When a government introduces a measure that will be expensive and which the evidence indicates will not work in the way that the government says it will, it is reasonable to ask is there another agenda.
In the previous attempt to introduce the Welfare Reform Bill Minister Porter said, “The community has a right to expect that taxpayer-funded welfare payments are not being used to fund drug and alcohol addiction.”
A similar sentiment has been expressed by Minister Ruston who said, “Taxpayers expect the government to ensure their money is being spent responsibly and that welfare recipients are using it to put food on the table, send the kids to school and pay the bills rather than on drugs.”
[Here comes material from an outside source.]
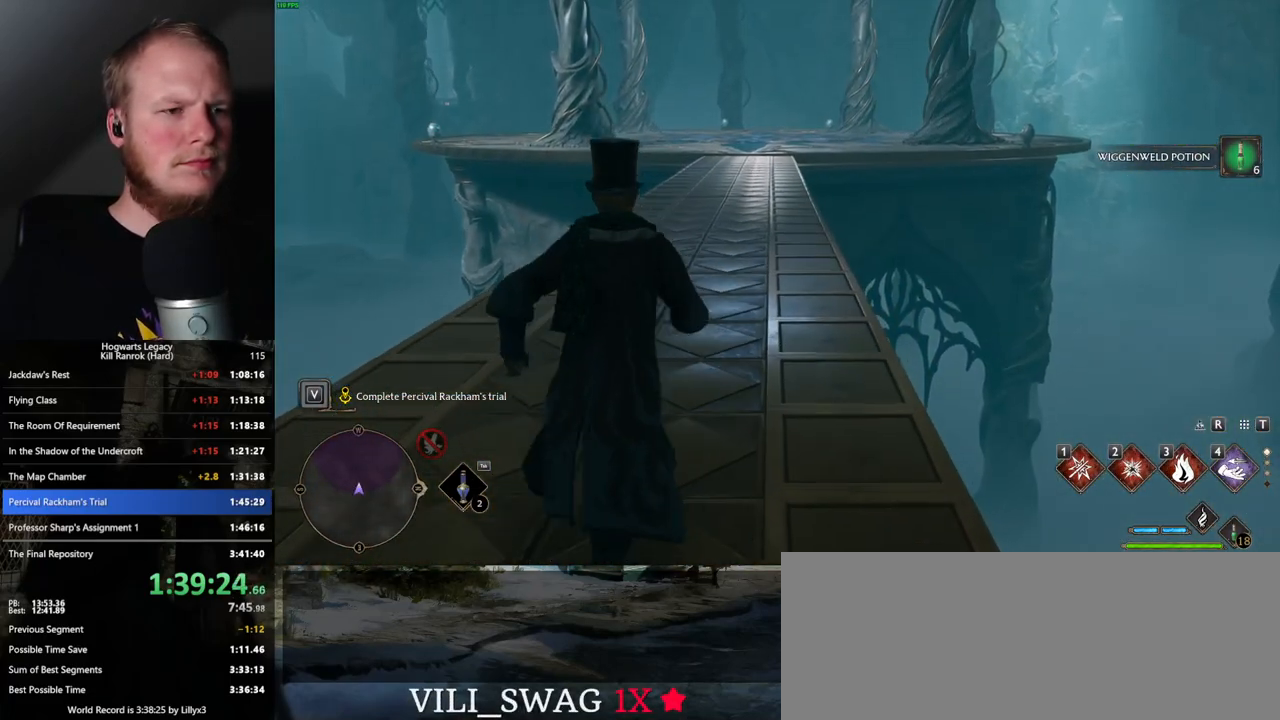
{"keys": ["w"], "mouse": [], "events": []}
These views imply that all those on income support are illicit drug users and not making responsible decisions. In fact, an increase in Newstart will alleviate many from poverty, particularly single parents.
This Government has consistently and repeatedly tried to cut and restrict income support payments. The St Vincent de Paul Society, along with other welfare and health peak organisations have consistently opposed those cuts. This so-called trial is simply another attempt to restrict payments, whilst harassing the people who need them.
It also appears to be part of a wider agenda to blame people receiving income support for not being able to find work. This puts the blame for unemployment on those who are the victims of a system that is not currently producing enough paid jobs for everyone. Rather than blaming unemployed people, governments need to be working with the community and the unemployed to create more paid work and more real pathways to employment.